CB clusters in the adult + 72 h APF dataset were selected on the basis of enrichment of CB-only runs (Extended Data Fig. 1f–l), with the exception of KCs. These clusters were assigned to either pros or Imp groups based on their maximal mean gene accessibility. We then used Seurat FindAllMarkers on the predictive distribution matrix (Wilcoxon, min.pct = 0.1, logfc.threshold = 0.2) to identify 166 regions for pros+ cells and 128 regions for Imp+ cells. Motif enrichment was performed using i-cisTarget68.

scATAC-seq embryo

We used scATAC-seq from the whole Drosophila embryo85 to map the different CB cell types. After data download from GEO, we used cisTopic to map the reads on ctx regions, leading to a matrix of 128,510 regions by 20,594 cells. Given the smaller number of cells, we used the conventional Collapsed Gibbs Sampler method in cisTopic using runCGSModels from 1 to 100 topics, with 500 iterations using 250 as burn-in. We selected the model with the highest log-transformed likelihood leading to 50 topics. Using runtSNE without PCA on the probability matrix with the cells as the target, we acquired the 2D embeddings. Annotations were transferred from the dataset, identifying the CNS. We then plotted the mean accessibility of the CB regions on the t-SNE.

Enhancer-switch identification

Region accessibilities per cell type were calculated per timepoint using RPGC-normalized bigwig files. Next, a linear curve was fit using statsmodels86 in Python for every region using time as an independent variable and region accessibility as a dependent variable, with 95% confidence intervals calculated for the parameters. Regions with a positive coefficient were assigned to be upregulated and regions with negative coefficients were assigned to be downregulated. Finally, we selected the regions that were upregulated in one cell type while being downregulated in another one and that had a maximum accessibility exceeding 4, leading to 458 switching regions.

Hydrop scATAC-seq and analysis

HyDrop experiments were performed on sorted GH146 cells (OPNs) according to the standard HyDrop ATAC protocol as described by De Rop et al87. As OPNs are a rare cell type in the CB, 330 brains were used, followed by a stringent gating strategy. The FACS gating strategy is provided in Supplementary Data 1. The sorted cells were split in two batches that served as technical replicates. Next, barcode reads were trimmed to exclude the intersub-barcode PCR adapters using a mawk script. Then, the VSN scATAC-seq preprocessing pipeline50 was used to map the reads to the reference genome and generate a fragments file for downstream analysis. Here, barcode reads were compared to a whitelist (of 884,736 valid barcodes) and corrected, allowing for a maximum 1 bp mismatch. Uncorrected and corrected barcodes were appended to the fastq sequence identifier of the paired-end ATAC-seq reads. Reads were mapped to the reference genome using bwa mem with the default settings, and the barcode information was added as tags to each read in the bam file. Duplicate-marking was performed using samtools markdup. In the final step of the pipeline, fragments files were generated using Sinto (https://github.com/timoast/sinto).

The generated fragments files were then used as input for ArchR (and cisTopic which gave similar results, data not shown).
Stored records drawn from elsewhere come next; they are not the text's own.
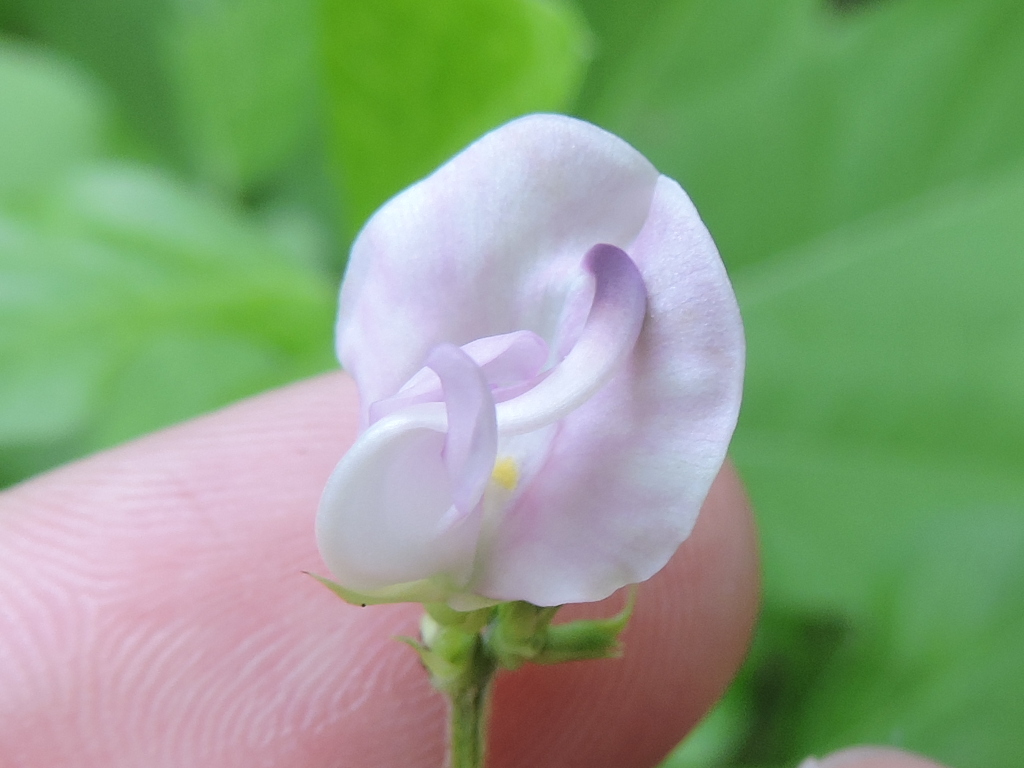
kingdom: Plantae
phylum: Tracheophyta
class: Magnoliopsida
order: Fabales
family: Fabaceae
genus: Strophostyles
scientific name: Strophostyles helvola
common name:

The createArrowFiles function was used with minTSS set to 4 and minFrags to 1000, leaving 309 cells. Ten components were then used in IterativeLSI, and for the UMAP calculation, clusters were calculated using a Louvain resolution 1. The arrow files were also used for co-clustering with the 10x scATAC data of the adult brain. Clustering was performed with 70 components of IterativeLSI and for UMAP.

Reporting summary

Further information on research design is available in the Nature Research Reporting Summary linked to this paper.